Re: Conspiracy to commit

…the ATF…has shown…why they should not exist…

At the very least it should be divided and made a division of the FBI. The states already have alcohol divisions (including entire departments) with law enforcement authority(ies) so why do we need a federal division? Same with tobacco although most of those are revenue (tax) enforcement, not law enforcement. Firearms and explosives logically should be a federal division; the question is do we really need a separate agency to enforce the laws instead of a division of an already existing agency.

And I could ask the same about the DEA.

TasMot (profile) says:

This is "Thought Crime 101"

Look at how easy it is to look good getting someone thrown in jail for a long time because they were told about a way to grab money from bad people, a victim-less crime. Who wouldn’t want to remove money from the drug lords?

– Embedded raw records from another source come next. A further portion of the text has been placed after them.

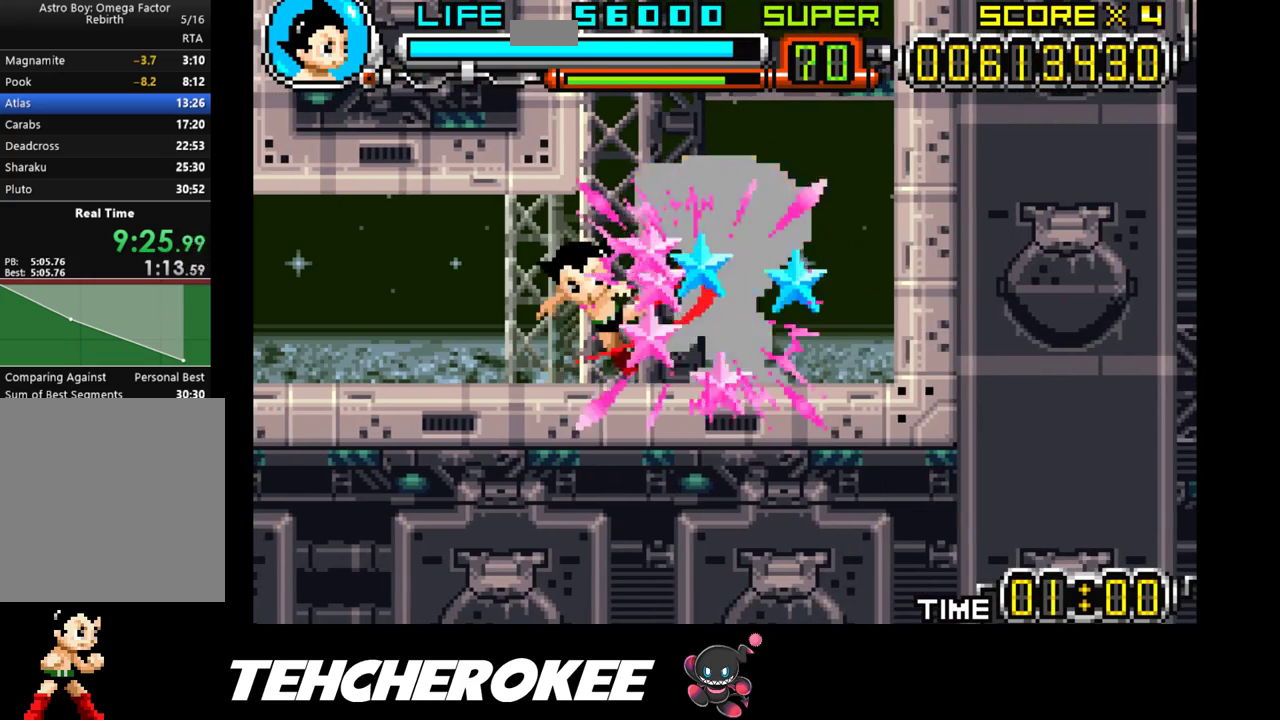
{"buttons": ["DPAD_RIGHT"], "events": [[17, "X", "down"], [100, "X", "up"], [333, "X", "down"], [417, "X", "up"]]}
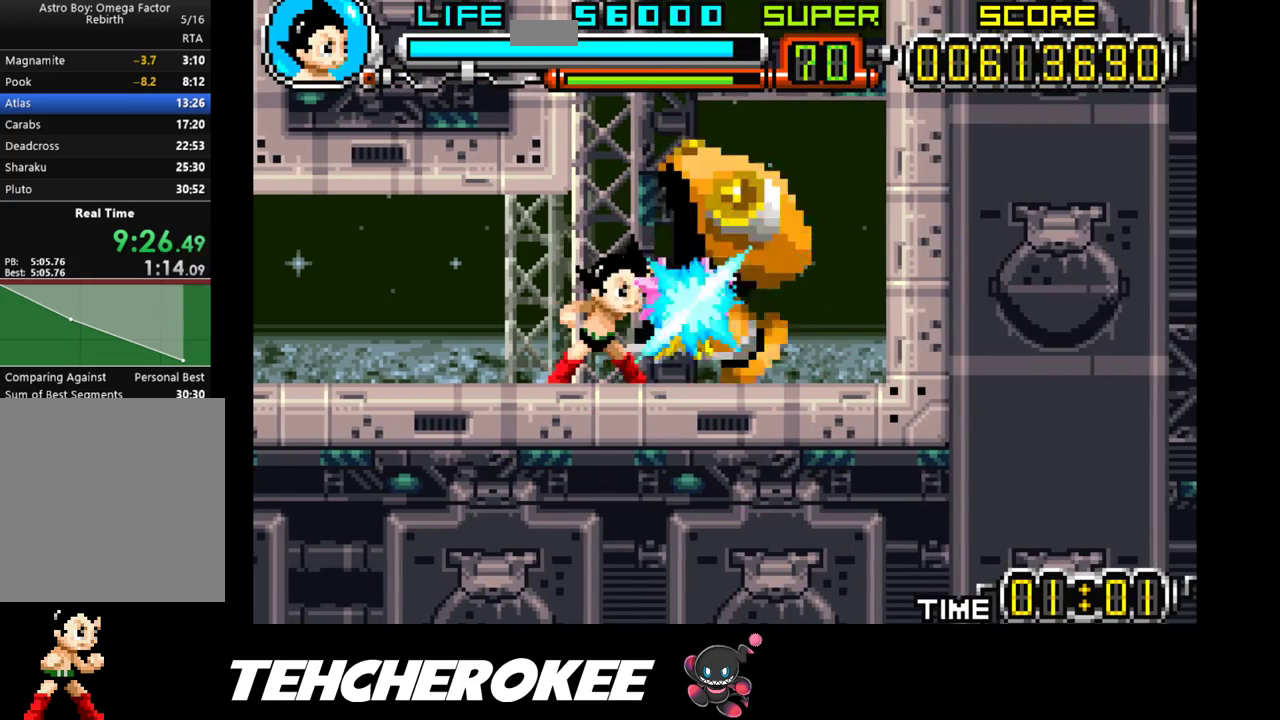
{"buttons": ["B", "DPAD_RIGHT"], "events": [[417, "B", "down"]]}
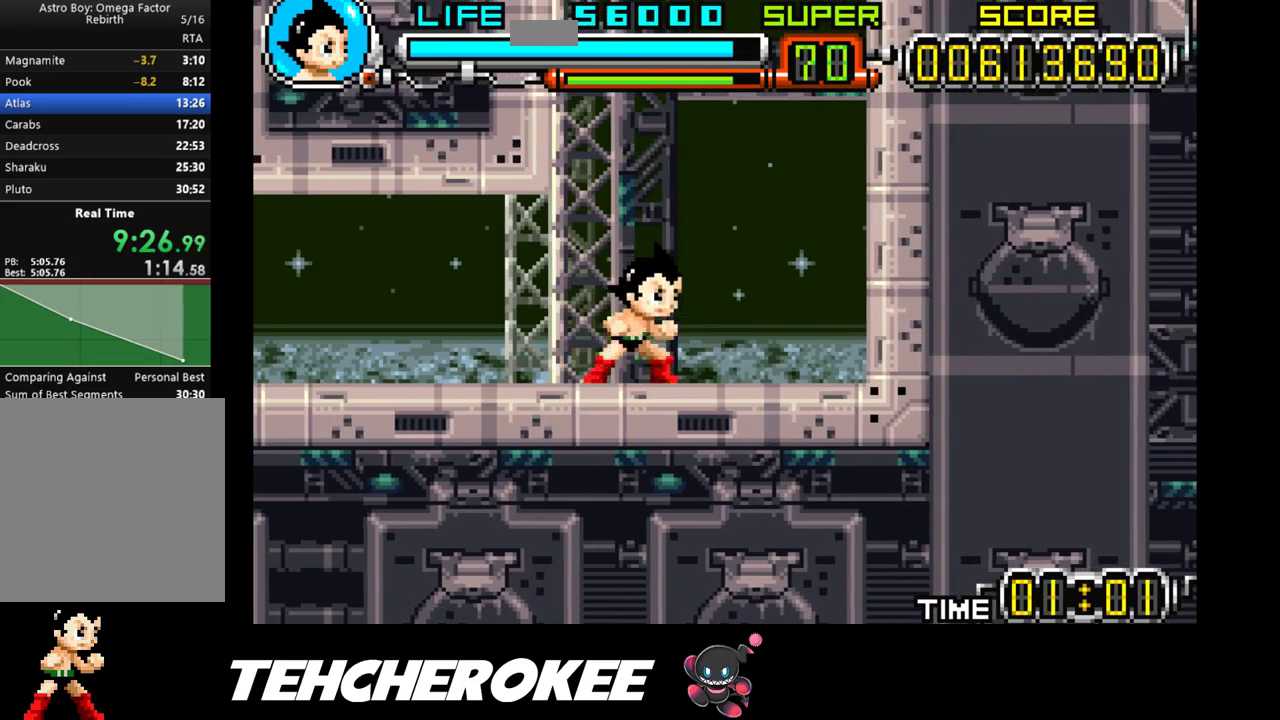
{"buttons": ["X", "DPAD_RIGHT"], "events": [[133, "B", "up"], [433, "X", "down"]]}
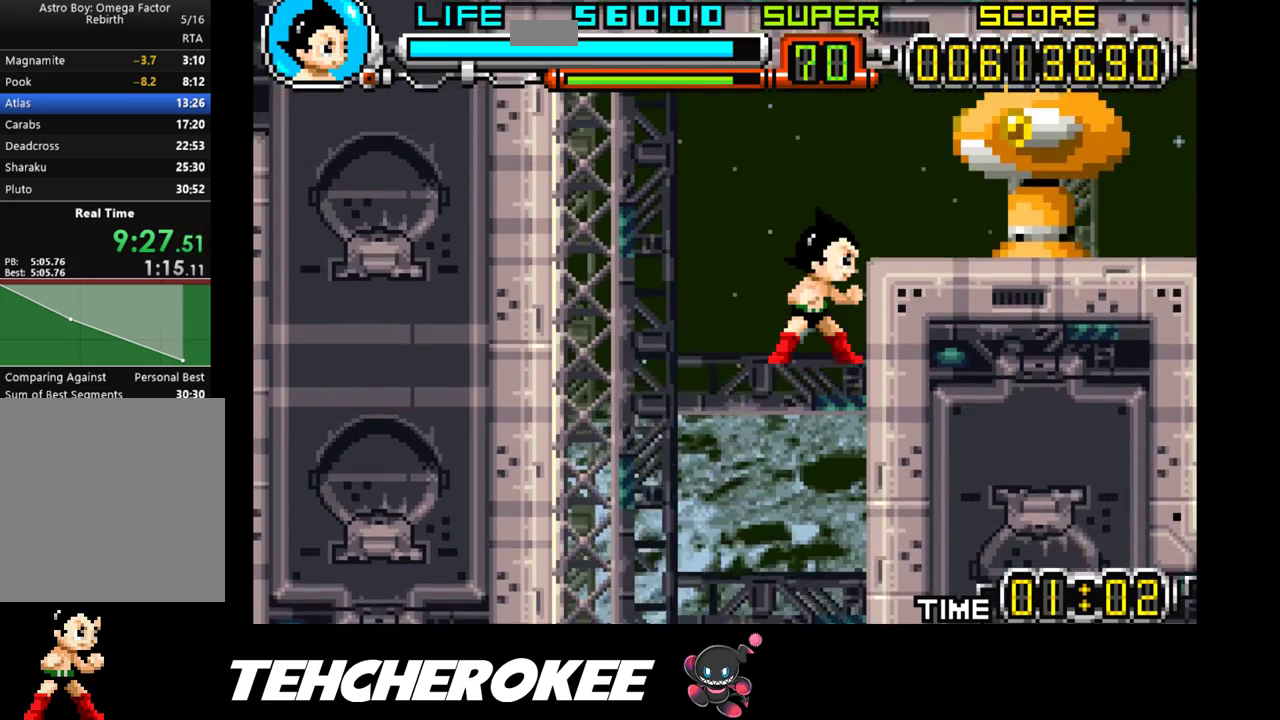
{"buttons": ["X", "DPAD_RIGHT"], "events": [[17, "X", "up"], [83, "X", "down"], [150, "X", "up"], [200, "X", "down"], [250, "X", "up"], [300, "X", "down"], [383, "X", "up"], [433, "X", "down"]]}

But hey, who cares if some alleged loser goes to jail for a fantasy crime of robbing fantasy money from a fantasy drug house with a fantasy drug lord who has fantasy guards.

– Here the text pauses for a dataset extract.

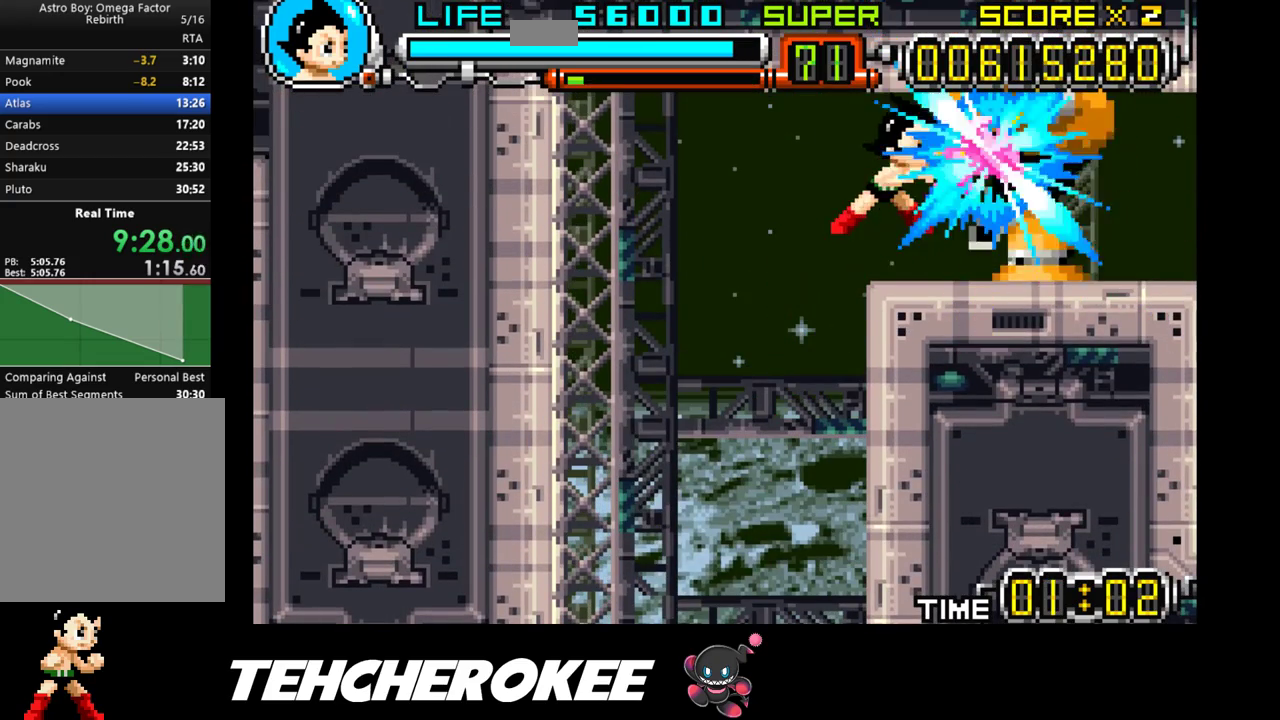
{"buttons": ["DPAD_RIGHT"], "events": [[17, "X", "up"], [50, "X", "down"], [117, "X", "up"], [183, "X", "down"], [250, "X", "up"], [300, "X", "down"], [383, "X", "up"], [417, "X", "down"], [483, "X", "up"]]}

It makes it easy on the “Law Enforcement Officers” because there is no real danger for them (after all, they have full control over the entire fantasy) and the only “guns and explosives” involved are the fantasy ones they provide to the dupe who is walking into the jail sentence.

This is sooooooo much easier than going out and catching real criminals and so much safer. This dupe is going to be somebody’s girlfriend until long after the LEO’s retire. The public is no safer, the LEOs look good, the dupe goes to jail, and the public has to foot the bill. Yeah Us!

Zonker says:

The DEA robs drug stash houses and it gets to keep anything and everything it seizes with no penalty and receives a 2.88 billion dollar annual budget.

The ATF recruits some poor schmuck to join the DEA… scratch that… a “criminal conspiracy” to rob an imaginary drug stash house of an arbitrarily made up amount of non-existent drugs, cash, and or weapons from a fictional drug stash, and the poor schmuck is arrested and convicted on felony charges over the ATF’s own plot. The ATF suffers no penalty and receives a 1.2 billion dollar annual budget.

Who are the real criminals, again?

That One Guy (profile) says:

Appeals Court Sees Nothing Wrong With The ATF Busting People For Thinking About Robbing Fake Stash Houses

And neither do I, with one very important condition:

Make the punishment fit the crime.

One of the core principles of a fair justice system is that the punishment fits, and is proportional to, the crime committed. For cases like this, where the defendants are basically being punished for what amounts to a thought-crime, then the punishment should match.

I’d say telling them to think about what they might have done would be plenty punishment, and perfectly fit the ‘crime’.